* _Assignment_
Copy the data precisely, character for character, and leave out every picture.

[Provided data]

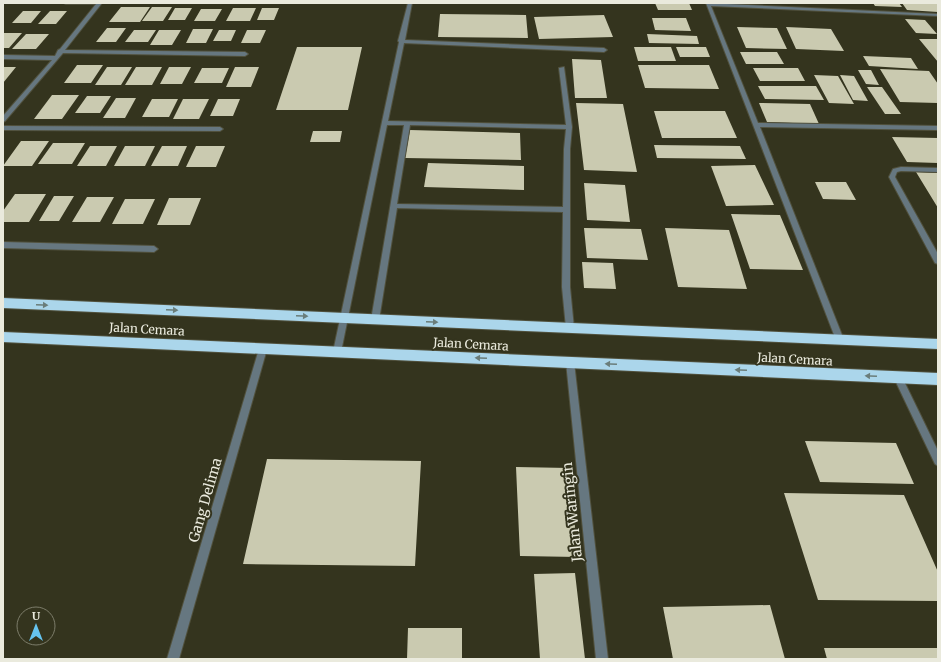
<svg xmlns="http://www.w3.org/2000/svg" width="941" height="662" font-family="Merriweather,serif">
	<rect width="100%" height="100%" fill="#34341e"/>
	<!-- building -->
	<path fill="#cacab0" d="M655,3h34l3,7h-34z
		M873,3h26l3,4 -27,-1z
		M902,3h36v9l-31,-2z
		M121,7h29l-10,15h-31z
		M152,7h20l-9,14h-21z
		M175,8h17l-7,12h-17z
		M233,8h23l-6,13h-24z
		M262,8h17l-5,12h-17z
		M201,9h21l-7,12h-21z
		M23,11h18l-10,12h-19z
		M50,11h17l-11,13h-18z
		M440,14l86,1 2,23 -90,-1z
		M604,15l9,22 -74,2 -5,-22z
		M652,18h34l5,13 -36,-1z
		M905,19l20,1 12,14 -21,-1z
		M737,27l40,1 10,21 -41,-1z
		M786,27l45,2 13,22 -48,-2z
		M107,28h19l-10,14h-20z
		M193,29h20l-7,14h-20z
		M134,30h22l-8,12h-23z
		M159,30h22l-9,15h-22z
		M219,30h17l-5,11h-18z
		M247,30h19l-6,13h-19z
		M3,33h19l-13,15h-6z
		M26,34h23l-13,15h-24z
		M647,34l50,2 2,8 -50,-1z
		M919,39h19v23z
		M297,47h65l-14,63h-72z
		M634,47h37l5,14h-38z
		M676,47h30l4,10h-30z
		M740,52h37l7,12h-38z
		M863,56l48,2 7,11 -49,-3z
		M572,59l29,1 6,38h-32z
		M77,65h26l-12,18h-27z
		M638,65h71l10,24 -74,-1z
		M3,67h13l-13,16z
		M107,67h25l-11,18h-26z
		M136,67h26l-10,18h-27z
		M169,67h22l-9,17h-22z
		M235,67h24l-8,20h-25z
		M202,68h27l-7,15h-28z
		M753,68h45l7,13h-45z
		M880,69l49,2 9,13v19l-38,-1z
		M858,70h13l8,15 -13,-1z
		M814,75l24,1 16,28 -25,-1z
		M840,75l14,1 14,25 -15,-1z
		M758,86h58l8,14 -59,-1z
		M867,87h15l19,27h-16z
		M52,95h27l-17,24h-28z
		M87,96h24l-11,17h-25z
		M116,98h20l-11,20h-22z
		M152,99h26l-9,18h-27z
		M183,99h26l-10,20h-26z
		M218,99h22l-7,17h-23z
		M576,103l47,1 14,68 -53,-2z
		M759,103l51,1 9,20 -52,-2z
		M654,111h71l12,27h-75z
		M410,130l110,3 1,27 -116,-2z
		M313,131h29l-2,11h-30z
		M892,137l46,1v25l-31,-1z
		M21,141h28l-17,25h-29z
		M53,143h32l-13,21h-34z
		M654,145l86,1 6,13 -89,-1z
		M90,146h27l-11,20h-29z
		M125,146h30l-10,20h-31z
		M162,146h25l-9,20h-27z
		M196,146h29l-9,21h-30z
		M428,163l96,3v24l-100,-3z
		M755,165l19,40 -48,1 -15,-40z
		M916,172l22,1v35z
		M815,182h31l10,18 -33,-1z
		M584,183l41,2 5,37 -43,-2z
		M15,194h31l-17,28h-26v-11z
		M54,196h20l-15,25h-20z
		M87,197h27l-14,25h-28z
		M169,198h32l-11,27h-33z
		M125,199h30l-12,25h-31z
		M731,214l49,1 23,55 -53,-1z
		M584,228l57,1 7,31 -61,-2z
		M665,228l64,2 18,59 -69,-2z
		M582,262l31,1 3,26 -32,-1z
		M805,441l91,2 18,41 -94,-2z
		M267,459l154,2 -6,105 -172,-2z
		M516,467l53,1 9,89 -58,-1z
		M784,493l120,2 34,77v29l-120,-1z
		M575,573l10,86h-45l-6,-85z
		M770,605l15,54h-112l-10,-52z
		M408,628h54v31h-55z
		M824,648h114v11h-111z"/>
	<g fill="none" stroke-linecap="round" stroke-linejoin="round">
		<defs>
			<path id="lane" d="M901,167l37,1v4l-37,-1 -4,1 -2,5 43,77v10l-3,-1 -46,-86 4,-8z"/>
			<path id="street" d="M64,3h38l-37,47 180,2 3,2 -3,2 -182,-3 -58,68 -2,1v-6l49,-56 -49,-1v-4l52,1 3,-6 2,-1 36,-45h-30z
				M408,3h4l-7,37 199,8 3,2 -3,2 -200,-9 -16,78 178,4 -7,-57 5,-1 8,60 -2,22v138l4,41 -1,2h-6l-1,-2 -4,-41 1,-75 -166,-4 -18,112 -1,2h-6l-1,-2 33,-195h-17l-46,227 -1,2 -3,2 -3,-2 -1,-2 66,-310 -1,-1zM410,125l156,4 -2,20 -1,58 -166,-3z
				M706,3l232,11v2l-227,-10 47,117 180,3v4l-178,-3 84,213 -1,2 -3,1 -3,-1 -1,-2z
				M3,126l217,1 3,2 -3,2 -217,-1z
				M3,242l151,4 4,3 -4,3 -151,-4z
				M263,345l3,2 1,2 -88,310h-12l92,-310 1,-2z
				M570,358l3,1 1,3 34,297h-12l-30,-297 1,-3z
				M898,374l3,1 37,76v15l-3,-2 -41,-86 1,-3z"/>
			<path id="highway" d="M3,298l935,41v10l-935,-41z
				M3,332l935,41v12l-935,-43z"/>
		</defs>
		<!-- lane casing -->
		<use href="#lane" stroke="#51513d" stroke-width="2"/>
		<!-- street casing -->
		<use href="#street" stroke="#51513d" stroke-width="2"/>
		<!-- highway casing -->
		<use href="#highway" stroke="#51513d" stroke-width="2"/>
		<!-- lane -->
		<use href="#lane" fill="#667780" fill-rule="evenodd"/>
		<!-- street -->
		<use href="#street" fill="#667780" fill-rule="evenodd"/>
		<!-- highway -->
		<use href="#highway" fill="#abd6eb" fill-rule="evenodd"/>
	</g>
	<!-- one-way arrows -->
	<defs><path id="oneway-solid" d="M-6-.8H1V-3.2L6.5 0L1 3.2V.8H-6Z"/></defs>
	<g fill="#6a7d7a">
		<use href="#oneway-solid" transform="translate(42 305) rotate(2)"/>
		<use href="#oneway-solid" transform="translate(172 310) rotate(2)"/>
		<use href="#oneway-solid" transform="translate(302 316) rotate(2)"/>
		<use href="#oneway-solid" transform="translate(432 322) rotate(2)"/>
		<use href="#oneway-solid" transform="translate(481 358) rotate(-177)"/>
		<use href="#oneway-solid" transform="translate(611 364) rotate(-177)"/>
		<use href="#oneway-solid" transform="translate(741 370) rotate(-177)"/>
		<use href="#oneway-solid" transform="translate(871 376) rotate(-177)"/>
	</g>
	<g text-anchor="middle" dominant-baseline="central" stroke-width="4" stroke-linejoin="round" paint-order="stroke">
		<!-- street labels -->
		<g font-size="12" fill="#eaeadd" stroke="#34341e">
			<text transform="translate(147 329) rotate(3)">Jalan Cemara</text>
			<text transform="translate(471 344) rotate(3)">Jalan Cemara</text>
			<text transform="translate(795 359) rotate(3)">Jalan Cemara</text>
		</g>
		<!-- near-street labels -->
		<g font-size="14" fill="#eaeadd" stroke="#34341e">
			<text transform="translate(205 500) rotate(-74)">Gang Delima</text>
			<text transform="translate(572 512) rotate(-96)">Jalan Waringin</text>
		</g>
	</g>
	<!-- border -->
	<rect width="941" height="662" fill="none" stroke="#eaeadd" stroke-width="8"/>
	<!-- north arrow -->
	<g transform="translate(36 626)"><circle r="19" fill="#34341e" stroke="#7d7d6a"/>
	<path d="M0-3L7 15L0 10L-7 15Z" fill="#66c4ef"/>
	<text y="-6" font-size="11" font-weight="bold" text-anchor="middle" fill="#eaeadd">U</text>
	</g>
</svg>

[/Provided data]

* _Result for this task_
<svg xmlns="http://www.w3.org/2000/svg" width="941" height="662" font-family="Merriweather,serif">
	<rect width="100%" height="100%" fill="#34341e"/>
	<!-- building -->
	<path fill="#cacab0" d="M655,3h34l3,7h-34z
		M873,3h26l3,4 -27,-1z
		M902,3h36v9l-31,-2z
		M121,7h29l-10,15h-31z
		M152,7h20l-9,14h-21z
		M175,8h17l-7,12h-17z
		M233,8h23l-6,13h-24z
		M262,8h17l-5,12h-17z
		M201,9h21l-7,12h-21z
		M23,11h18l-10,12h-19z
		M50,11h17l-11,13h-18z
		M440,14l86,1 2,23 -90,-1z
		M604,15l9,22 -74,2 -5,-22z
		M652,18h34l5,13 -36,-1z
		M905,19l20,1 12,14 -21,-1z
		M737,27l40,1 10,21 -41,-1z
		M786,27l45,2 13,22 -48,-2z
		M107,28h19l-10,14h-20z
		M193,29h20l-7,14h-20z
		M134,30h22l-8,12h-23z
		M159,30h22l-9,15h-22z
		M219,30h17l-5,11h-18z
		M247,30h19l-6,13h-19z
		M3,33h19l-13,15h-6z
		M26,34h23l-13,15h-24z
		M647,34l50,2 2,8 -50,-1z
		M919,39h19v23z
		M297,47h65l-14,63h-72z
		M634,47h37l5,14h-38z
		M676,47h30l4,10h-30z
		M740,52h37l7,12h-38z
		M863,56l48,2 7,11 -49,-3z
		M572,59l29,1 6,38h-32z
		M77,65h26l-12,18h-27z
		M638,65h71l10,24 -74,-1z
		M3,67h13l-13,16z
		M107,67h25l-11,18h-26z
		M136,67h26l-10,18h-27z
		M169,67h22l-9,17h-22z
		M235,67h24l-8,20h-25z
		M202,68h27l-7,15h-28z
		M753,68h45l7,13h-45z
		M880,69l49,2 9,13v19l-38,-1z
		M858,70h13l8,15 -13,-1z
		M814,75l24,1 16,28 -25,-1z
		M840,75l14,1 14,25 -15,-1z
		M758,86h58l8,14 -59,-1z
		M867,87h15l19,27h-16z
		M52,95h27l-17,24h-28z
		M87,96h24l-11,17h-25z
		M116,98h20l-11,20h-22z
		M152,99h26l-9,18h-27z
		M183,99h26l-10,20h-26z
		M218,99h22l-7,17h-23z
		M576,103l47,1 14,68 -53,-2z
		M759,103l51,1 9,20 -52,-2z
		M654,111h71l12,27h-75z
		M410,130l110,3 1,27 -116,-2z
		M313,131h29l-2,11h-30z
		M892,137l46,1v25l-31,-1z
		M21,141h28l-17,25h-29z
		M53,143h32l-13,21h-34z
		M654,145l86,1 6,13 -89,-1z
		M90,146h27l-11,20h-29z
		M125,146h30l-10,20h-31z
		M162,146h25l-9,20h-27z
		M196,146h29l-9,21h-30z
		M428,163l96,3v24l-100,-3z
		M755,165l19,40 -48,1 -15,-40z
		M916,172l22,1v35z
		M815,182h31l10,18 -33,-1z
		M584,183l41,2 5,37 -43,-2z
		M15,194h31l-17,28h-26v-11z
		M54,196h20l-15,25h-20z
		M87,197h27l-14,25h-28z
		M169,198h32l-11,27h-33z
		M125,199h30l-12,25h-31z
		M731,214l49,1 23,55 -53,-1z
		M584,228l57,1 7,31 -61,-2z
		M665,228l64,2 18,59 -69,-2z
		M582,262l31,1 3,26 -32,-1z
		M805,441l91,2 18,41 -94,-2z
		M267,459l154,2 -6,105 -172,-2z
		M516,467l53,1 9,89 -58,-1z
		M784,493l120,2 34,77v29l-120,-1z
		M575,573l10,86h-45l-6,-85z
		M770,605l15,54h-112l-10,-52z
		M408,628h54v31h-55z
		M824,648h114v11h-111z"/>
	<g fill="none" stroke-linecap="round" stroke-linejoin="round">
		<defs>
			<path id="lane" d="M901,167l37,1v4l-37,-1 -4,1 -2,5 43,77v10l-3,-1 -46,-86 4,-8z"/>
			<path id="street" d="M64,3h38l-37,47 180,2 3,2 -3,2 -182,-3 -58,68 -2,1v-6l49,-56 -49,-1v-4l52,1 3,-6 2,-1 36,-45h-30z
				M408,3h4l-7,37 199,8 3,2 -3,2 -200,-9 -16,78 178,4 -7,-57 5,-1 8,60 -2,22v138l4,41 -1,2h-6l-1,-2 -4,-41 1,-75 -166,-4 -18,112 -1,2h-6l-1,-2 33,-195h-17l-46,227 -1,2 -3,2 -3,-2 -1,-2 66,-310 -1,-1zM410,125l156,4 -2,20 -1,58 -166,-3z
				M706,3l232,11v2l-227,-10 47,117 180,3v4l-178,-3 84,213 -1,2 -3,1 -3,-1 -1,-2z
				M3,126l217,1 3,2 -3,2 -217,-1z
				M3,242l151,4 4,3 -4,3 -151,-4z
				M263,345l3,2 1,2 -88,310h-12l92,-310 1,-2z
				M570,358l3,1 1,3 34,297h-12l-30,-297 1,-3z
				M898,374l3,1 37,76v15l-3,-2 -41,-86 1,-3z"/>
			<path id="highway" d="M3,298l935,41v10l-935,-41z
				M3,332l935,41v12l-935,-43z"/>
		</defs>
		<!-- lane casing -->
		<use href="#lane" stroke="#51513d" stroke-width="2"/>
		<!-- street casing -->
		<use href="#street" stroke="#51513d" stroke-width="2"/>
		<!-- highway casing -->
		<use href="#highway" stroke="#51513d" stroke-width="2"/>
		<!-- lane -->
		<use href="#lane" fill="#667780" fill-rule="evenodd"/>
		<!-- street -->
		<use href="#street" fill="#667780" fill-rule="evenodd"/>
		<!-- highway -->
		<use href="#highway" fill="#abd6eb" fill-rule="evenodd"/>
	</g>
	<!-- one-way arrows -->
	<defs><path id="oneway-solid" d="M-6-.8H1V-3.2L6.5 0L1 3.2V.8H-6Z"/></defs>
	<g fill="#6a7d7a">
		<use href="#oneway-solid" transform="translate(42 305) rotate(2)"/>
		<use href="#oneway-solid" transform="translate(172 310) rotate(2)"/>
		<use href="#oneway-solid" transform="translate(302 316) rotate(2)"/>
		<use href="#oneway-solid" transform="translate(432 322) rotate(2)"/>
		<use href="#oneway-solid" transform="translate(481 358) rotate(-177)"/>
		<use href="#oneway-solid" transform="translate(611 364) rotate(-177)"/>
		<use href="#oneway-solid" transform="translate(741 370) rotate(-177)"/>
		<use href="#oneway-solid" transform="translate(871 376) rotate(-177)"/>
	</g>
	<g text-anchor="middle" dominant-baseline="central" stroke-width="4" stroke-linejoin="round" paint-order="stroke">
		<!-- street labels -->
		<g font-size="12" fill="#eaeadd" stroke="#34341e">
			<text transform="translate(147 329) rotate(3)">Jalan Cemara</text>
			<text transform="translate(471 344) rotate(3)">Jalan Cemara</text>
			<text transform="translate(795 359) rotate(3)">Jalan Cemara</text>
		</g>
		<!-- near-street labels -->
		<g font-size="14" fill="#eaeadd" stroke="#34341e">
			<text transform="translate(205 500) rotate(-74)">Gang Delima</text>
			<text transform="translate(572 512) rotate(-96)">Jalan Waringin</text>
		</g>
	</g>
	<!-- border -->
	<rect width="941" height="662" fill="none" stroke="#eaeadd" stroke-width="8"/>
	<!-- north arrow -->
	<g transform="translate(36 626)"><circle r="19" fill="#34341e" stroke="#7d7d6a"/>
	<path d="M0-3L7 15L0 10L-7 15Z" fill="#66c4ef"/>
	<text y="-6" font-size="11" font-weight="bold" text-anchor="middle" fill="#eaeadd">U</text>
	</g>
</svg>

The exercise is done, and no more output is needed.